* **WORK REQUEST**
Look through the listing below for the string "pembelajaran". Show each line where it occurs.

------------------------------------------------------------------------

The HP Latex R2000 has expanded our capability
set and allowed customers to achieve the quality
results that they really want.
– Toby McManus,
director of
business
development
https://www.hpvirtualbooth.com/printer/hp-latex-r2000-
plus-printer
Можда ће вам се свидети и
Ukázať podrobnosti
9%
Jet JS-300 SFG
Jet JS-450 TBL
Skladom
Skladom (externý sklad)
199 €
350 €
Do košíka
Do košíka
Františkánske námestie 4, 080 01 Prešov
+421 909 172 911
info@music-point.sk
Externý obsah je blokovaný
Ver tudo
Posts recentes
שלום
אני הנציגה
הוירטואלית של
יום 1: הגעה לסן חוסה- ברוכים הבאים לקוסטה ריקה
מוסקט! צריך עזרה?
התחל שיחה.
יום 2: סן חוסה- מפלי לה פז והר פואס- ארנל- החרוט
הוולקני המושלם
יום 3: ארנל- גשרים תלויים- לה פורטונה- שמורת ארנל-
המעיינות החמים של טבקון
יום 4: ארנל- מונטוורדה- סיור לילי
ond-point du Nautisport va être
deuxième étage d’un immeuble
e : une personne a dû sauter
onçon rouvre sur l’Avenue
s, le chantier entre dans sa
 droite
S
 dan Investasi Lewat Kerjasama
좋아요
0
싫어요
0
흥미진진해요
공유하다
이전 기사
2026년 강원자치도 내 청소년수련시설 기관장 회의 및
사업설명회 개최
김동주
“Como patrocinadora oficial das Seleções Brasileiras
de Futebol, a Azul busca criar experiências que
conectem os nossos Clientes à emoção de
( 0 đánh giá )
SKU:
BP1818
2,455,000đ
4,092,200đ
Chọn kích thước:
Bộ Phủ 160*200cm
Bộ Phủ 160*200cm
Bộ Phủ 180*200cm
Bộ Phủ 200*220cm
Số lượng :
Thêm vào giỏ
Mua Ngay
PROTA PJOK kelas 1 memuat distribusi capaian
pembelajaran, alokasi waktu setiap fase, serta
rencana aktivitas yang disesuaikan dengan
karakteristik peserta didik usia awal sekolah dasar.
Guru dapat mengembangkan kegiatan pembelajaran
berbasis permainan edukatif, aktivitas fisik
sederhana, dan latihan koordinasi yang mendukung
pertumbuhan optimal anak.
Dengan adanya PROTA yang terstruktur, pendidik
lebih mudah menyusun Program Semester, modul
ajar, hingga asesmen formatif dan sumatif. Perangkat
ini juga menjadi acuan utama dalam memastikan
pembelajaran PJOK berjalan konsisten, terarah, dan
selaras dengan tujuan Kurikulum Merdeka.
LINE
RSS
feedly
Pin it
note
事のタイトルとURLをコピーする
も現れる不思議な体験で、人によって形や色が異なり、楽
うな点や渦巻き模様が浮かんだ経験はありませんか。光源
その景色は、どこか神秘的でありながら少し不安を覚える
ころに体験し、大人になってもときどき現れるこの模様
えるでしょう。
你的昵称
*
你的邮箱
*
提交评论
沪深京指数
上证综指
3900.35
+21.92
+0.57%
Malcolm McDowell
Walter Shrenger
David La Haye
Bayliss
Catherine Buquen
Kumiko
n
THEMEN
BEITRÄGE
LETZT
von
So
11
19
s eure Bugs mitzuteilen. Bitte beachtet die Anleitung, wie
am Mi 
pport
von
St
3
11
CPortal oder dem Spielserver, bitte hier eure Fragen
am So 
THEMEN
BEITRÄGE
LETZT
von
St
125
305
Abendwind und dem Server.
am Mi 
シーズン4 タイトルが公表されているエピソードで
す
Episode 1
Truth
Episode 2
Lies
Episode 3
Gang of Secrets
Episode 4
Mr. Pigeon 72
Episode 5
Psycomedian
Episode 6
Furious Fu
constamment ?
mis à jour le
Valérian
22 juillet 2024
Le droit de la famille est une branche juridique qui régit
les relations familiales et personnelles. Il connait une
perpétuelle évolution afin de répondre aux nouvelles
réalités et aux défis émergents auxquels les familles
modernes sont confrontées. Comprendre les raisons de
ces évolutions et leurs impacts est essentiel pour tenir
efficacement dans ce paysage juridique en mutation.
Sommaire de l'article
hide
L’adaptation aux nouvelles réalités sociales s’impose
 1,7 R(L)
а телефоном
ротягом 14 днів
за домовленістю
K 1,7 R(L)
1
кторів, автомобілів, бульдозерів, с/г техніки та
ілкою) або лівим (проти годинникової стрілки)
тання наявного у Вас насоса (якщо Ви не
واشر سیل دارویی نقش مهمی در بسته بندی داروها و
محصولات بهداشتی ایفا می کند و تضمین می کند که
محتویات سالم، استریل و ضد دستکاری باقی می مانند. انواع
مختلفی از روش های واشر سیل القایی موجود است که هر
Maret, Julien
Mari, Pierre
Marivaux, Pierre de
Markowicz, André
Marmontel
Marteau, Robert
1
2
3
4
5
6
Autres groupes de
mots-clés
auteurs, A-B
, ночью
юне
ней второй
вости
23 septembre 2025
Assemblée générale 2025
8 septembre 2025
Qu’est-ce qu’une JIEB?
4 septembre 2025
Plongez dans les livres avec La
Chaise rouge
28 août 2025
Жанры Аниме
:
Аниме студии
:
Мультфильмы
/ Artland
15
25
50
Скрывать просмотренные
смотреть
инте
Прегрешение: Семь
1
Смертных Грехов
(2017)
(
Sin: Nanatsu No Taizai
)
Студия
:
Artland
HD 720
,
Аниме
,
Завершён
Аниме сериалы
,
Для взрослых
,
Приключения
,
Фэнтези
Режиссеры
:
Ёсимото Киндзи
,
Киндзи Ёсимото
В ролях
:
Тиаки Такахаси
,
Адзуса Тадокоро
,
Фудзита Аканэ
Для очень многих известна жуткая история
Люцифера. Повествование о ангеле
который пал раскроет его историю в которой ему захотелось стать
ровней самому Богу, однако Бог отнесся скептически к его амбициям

------------------------------------------------------------------------

* **RESPONSE TO THIS EXERCISE**
pembelajaran, alokasi waktu setiap fase, serta
Guru dapat mengembangkan kegiatan pembelajaran
pembelajaran PJOK berjalan konsisten, terarah, dan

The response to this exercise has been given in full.